Other barriers exist also. Similarly to warehousing and manufacturing, labor availability and turnover for low skill jobs like harvesting has been an increasingly difficult problem to address and it is eating into the bottom line of growers. Just as in manufacturing and warehousing, one solution to this problem is to remove the need for labor through the automation of processes within the greenhouse and our observations at Greentech were that increasingly automated solutions are beginning to sprout.
Agriculture Robotics: A Fresh Landscape for Robotic Suppliers
A number of vendors were displaying robotic solutions at Greentech this year. These solutions ranged from newly introduced mobile harvesting robots, to more traditional stationary robots used for processes like transplanting, grading, and sorting. Organifarms won Greentech’s innovation award for its new strawberry harvesting robot which was officially released at the show. Other important displays concerning harvesting robotics at the show included a partnership between solution provider Ridder and tomato harvesting robotics manufacturer MetoMotion. Traditional industrial robotics suppliers also had a small presence. A Denso branded harvesting robot offered by solution provider Certhon was being demoed at its booth. Additionally, Crux Agribotics displayed several machine types made in partnership with ABB aimed at automating a variety of processes.

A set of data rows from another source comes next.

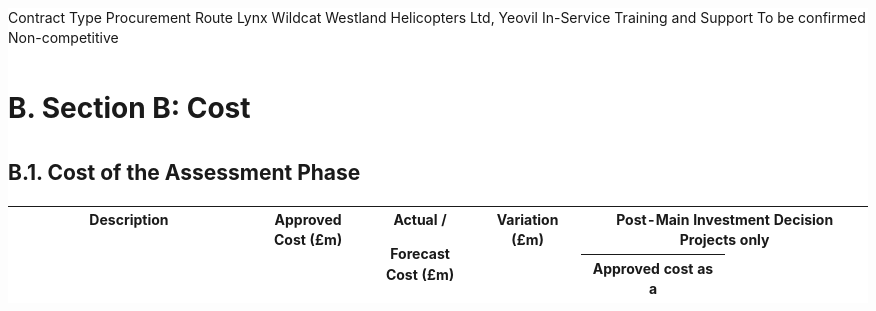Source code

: </td>
<td>
Contract Type
</td>
<td>
Procurement Route
</td>
</tr>
<tr>
<td>Lynx Wildcat</td>
<td>
Westland Helicopters Ltd, Yeovil
</td>
<td>
In-Service Training and Support
</td>
<td>
To be confirmed
</td>
<td>
Non-competitive
</td>
</tr>
</tbody>
</table>

# B. Section B: Cost

## B.1. Cost of the Assessment Phase

<table>
<colgroup>
<col style="width: 27%" />
<col style="width: 13%" />
<col style="width: 12%" />
<col style="width: 12%" />
<col style="width: 16%" />
<col style="width: 16%" />
</colgroup>
<thead>
<tr>
<th rowspan="2">Description</th>
<th rowspan="2">Approved Cost (£m)</th>
<th rowspan="2">Actual /

Forecast Cost (£m)
</th>
<th rowspan="2">Variation (£m)</th>
<th colspan="2">Post-Main Investment Decision Projects only</th>
</tr>
<tr>
<th>
Approved cost as a
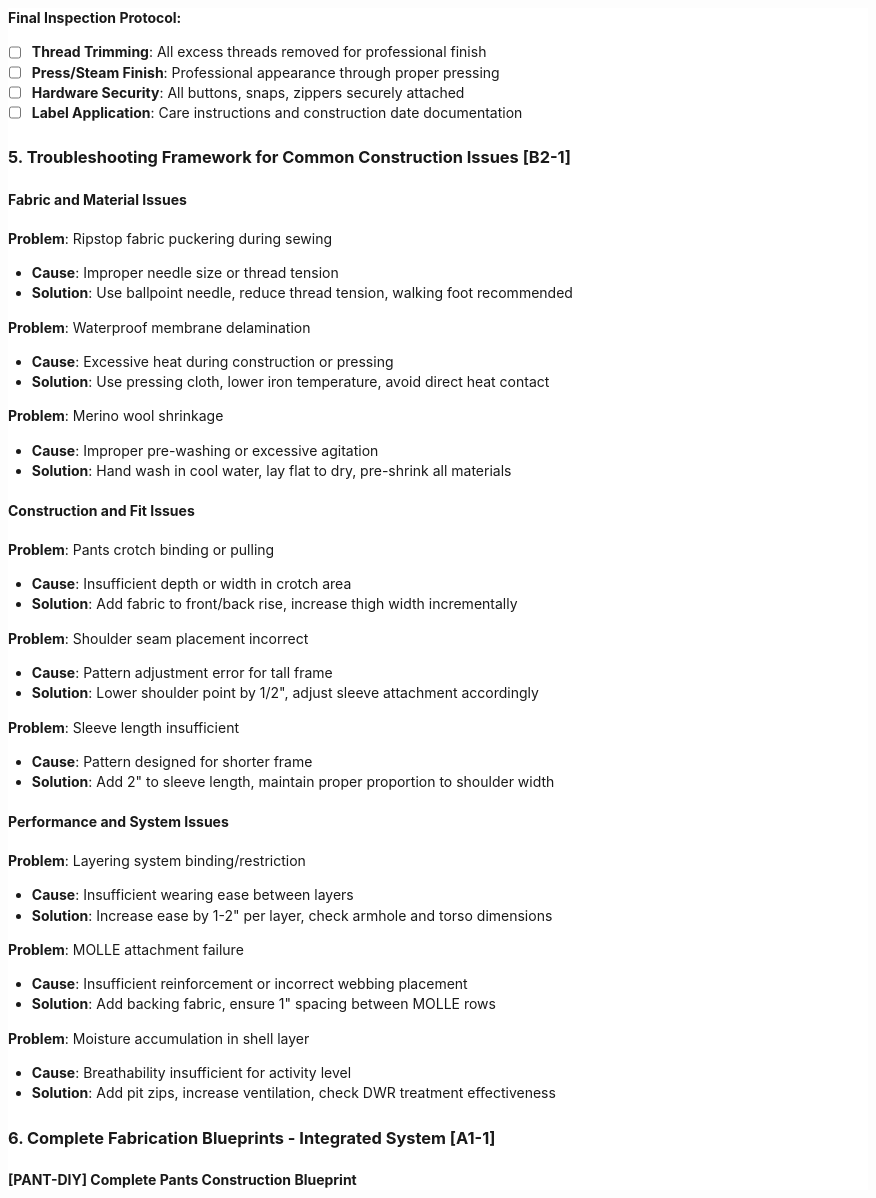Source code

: **Final Inspection Protocol:**
- [ ] **Thread Trimming**: All excess threads removed for professional finish
- [ ] **Press/Steam Finish**: Professional appearance through proper pressing
- [ ] **Hardware Security**: All buttons, snaps, zippers securely attached
- [ ] **Label Application**: Care instructions and construction date documentation

### 5. Troubleshooting Framework for Common Construction Issues [B2-1]

#### **Fabric and Material Issues**

**Problem**: Ripstop fabric puckering during sewing
- **Cause**: Improper needle size or thread tension
- **Solution**: Use ballpoint needle, reduce thread tension, walking foot recommended

**Problem**: Waterproof membrane delamination
- **Cause**: Excessive heat during construction or pressing
- **Solution**: Use pressing cloth, lower iron temperature, avoid direct heat contact

**Problem**: Merino wool shrinkage
- **Cause**: Improper pre-washing or excessive agitation
- **Solution**: Hand wash in cool water, lay flat to dry, pre-shrink all materials

#### **Construction and Fit Issues**

**Problem**: Pants crotch binding or pulling
- **Cause**: Insufficient depth or width in crotch area
- **Solution**: Add fabric to front/back rise, increase thigh width incrementally

**Problem**: Shoulder seam placement incorrect
- **Cause**: Pattern adjustment error for tall frame
- **Solution**: Lower shoulder point by 1/2", adjust sleeve attachment accordingly

**Problem**: Sleeve length insufficient
- **Cause**: Pattern designed for shorter frame
- **Solution**: Add 2" to sleeve length, maintain proper proportion to shoulder width

#### **Performance and System Issues**

**Problem**: Layering system binding/restriction
- **Cause**: Insufficient wearing ease between layers
- **Solution**: Increase ease by 1-2" per layer, check armhole and torso dimensions

**Problem**: MOLLE attachment failure
- **Cause**: Insufficient reinforcement or incorrect webbing placement
- **Solution**: Add backing fabric, ensure 1" spacing between MOLLE rows

**Problem**: Moisture accumulation in shell layer
- **Cause**: Breathability insufficient for activity level
- **Solution**: Add pit zips, increase ventilation, check DWR treatment effectiveness

### 6. Complete Fabrication Blueprints - Integrated System [A1-1]

#### **[PANT-DIY] Complete Pants Construction Blueprint**
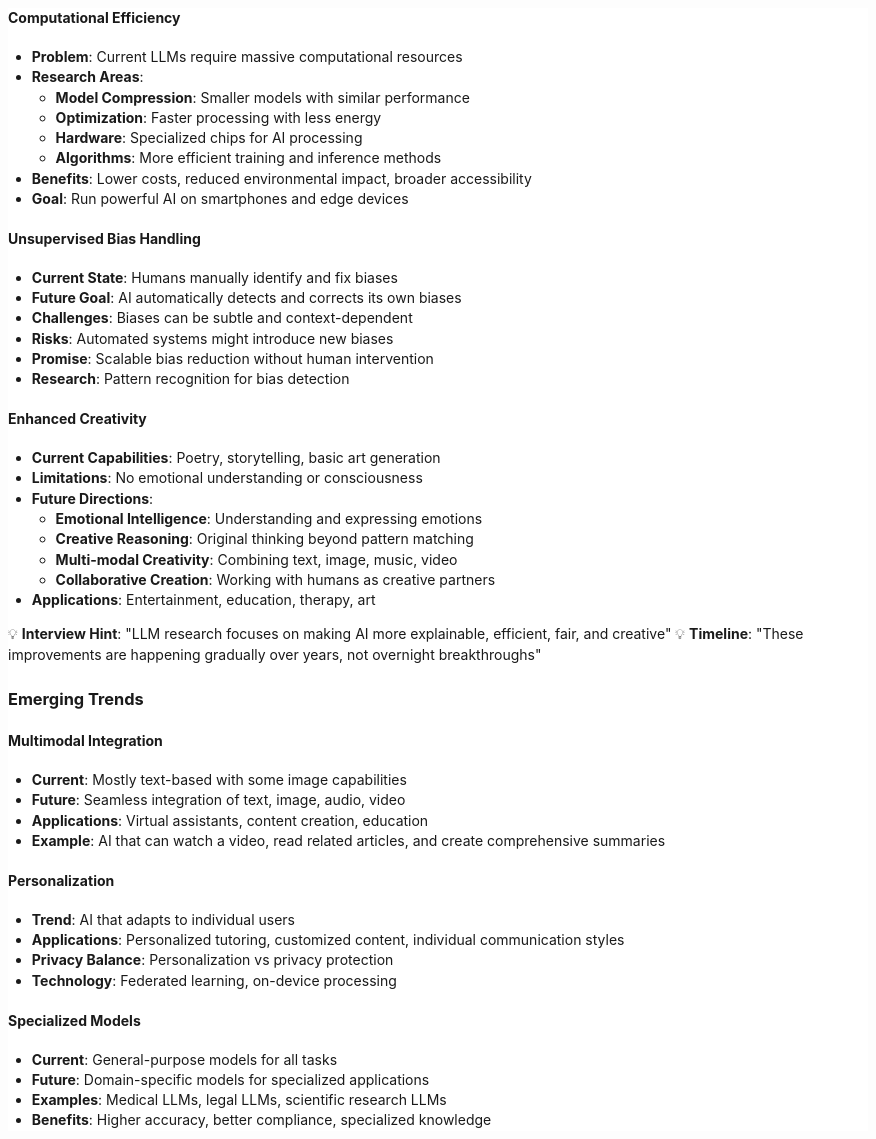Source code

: #### Computational Efficiency
- **Problem**: Current LLMs require massive computational resources
- **Research Areas**:
  - **Model Compression**: Smaller models with similar performance
  - **Optimization**: Faster processing with less energy
  - **Hardware**: Specialized chips for AI processing
  - **Algorithms**: More efficient training and inference methods
- **Benefits**: Lower costs, reduced environmental impact, broader accessibility
- **Goal**: Run powerful AI on smartphones and edge devices

#### Unsupervised Bias Handling
- **Current State**: Humans manually identify and fix biases
- **Future Goal**: AI automatically detects and corrects its own biases
- **Challenges**: Biases can be subtle and context-dependent
- **Risks**: Automated systems might introduce new biases
- **Promise**: Scalable bias reduction without human intervention
- **Research**: Pattern recognition for bias detection

#### Enhanced Creativity
- **Current Capabilities**: Poetry, storytelling, basic art generation
- **Limitations**: No emotional understanding or consciousness
- **Future Directions**: 
  - **Emotional Intelligence**: Understanding and expressing emotions
  - **Creative Reasoning**: Original thinking beyond pattern matching
  - **Multi-modal Creativity**: Combining text, image, music, video
  - **Collaborative Creation**: Working with humans as creative partners
- **Applications**: Entertainment, education, therapy, art

💡 **Interview Hint**: "LLM research focuses on making AI more explainable, efficient, fair, and creative"
💡 **Timeline**: "These improvements are happening gradually over years, not overnight breakthroughs"

### Emerging Trends

#### Multimodal Integration
- **Current**: Mostly text-based with some image capabilities
- **Future**: Seamless integration of text, image, audio, video
- **Applications**: Virtual assistants, content creation, education
- **Example**: AI that can watch a video, read related articles, and create comprehensive summaries

#### Personalization
- **Trend**: AI that adapts to individual users
- **Applications**: Personalized tutoring, customized content, individual communication styles
- **Privacy Balance**: Personalization vs privacy protection
- **Technology**: Federated learning, on-device processing

#### Specialized Models
- **Current**: General-purpose models for all tasks
- **Future**: Domain-specific models for specialized applications
- **Examples**: Medical LLMs, legal LLMs, scientific research LLMs
- **Benefits**: Higher accuracy, better compliance, specialized knowledge
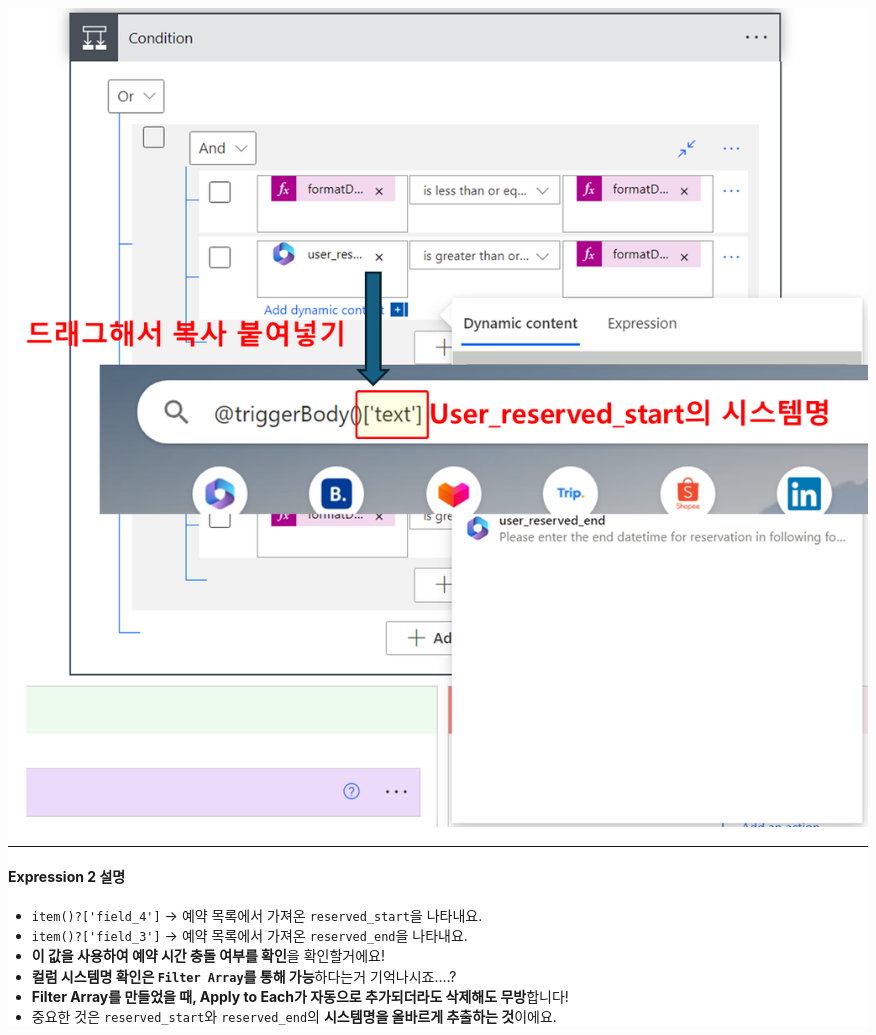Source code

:   ![.](../assets/5_check&create_reservations/13.png)

---

#### **Expression 2 설명**  
- `item()?['field_4']` → 예약 목록에서 가져온 `reserved_start`을 나타내요.
- `item()?['field_3']` → 예약 목록에서 가져온 `reserved_end`을 나타내요.  
- **이 값을 사용하여 예약 시간 충돌 여부를 확인**을 확인할거에요!  
- **컬럼 시스템명 확인은 `Filter Array`를 통해 가능**하다는거 기억나시죠....?  
- **Filter Array를 만들었을 때, Apply to Each가 자동으로 추가되더라도 삭제해도 무방**합니다!  
- 중요한 것은 `reserved_start`와 `reserved_end`의 **시스템명을 올바르게 추출하는 것**이에요.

Despite a number of vendors offering these solutions, the scale at which they are being sold remains small relative to the sale of robotics in other, more mature applications. The number of newly announced robotic solutions should, however, be taken as a signpost for the direction the market is headed. An increasing rate of automation within the controlled environment agriculture space coupled with the rapid growth the landscape is likely to see over the next decade makes this application ripe for robotic sales.
We are not the only ones who are monitoring this either. At Greentech we observed several traditional automation suppliers in attendance. These companies are the type you would typically associate with automating solutions within manufacturing or warehousing. While these companies did not have a booth at the show, they were walking the floor getting a feel for the progress automation has made over the last year within the space. It would not be a surprise for us to see these large multinational corporations begin displaying at Greentech in the near future; another indication that this market is approaching a growth phase.
Final Thoughts
At Interact Analysis we cover the mobile robotics market heavily. These robots are used primarily in warehousing applications. We began covering the market when it was in its infancy and it has since begun growing at a tremendously fast rate. The agricultural robotics industry shares many of the same qualities that the mobile robotics market showed 5 years ago: emerging startups with novel robotic types, a large established potential installed base, and fundamental drivers of growth which are inevitable. In mobile robotics space, the driver was the proliferation of ecommerce. In the controlled environment agriculture space, the driver is much more existential.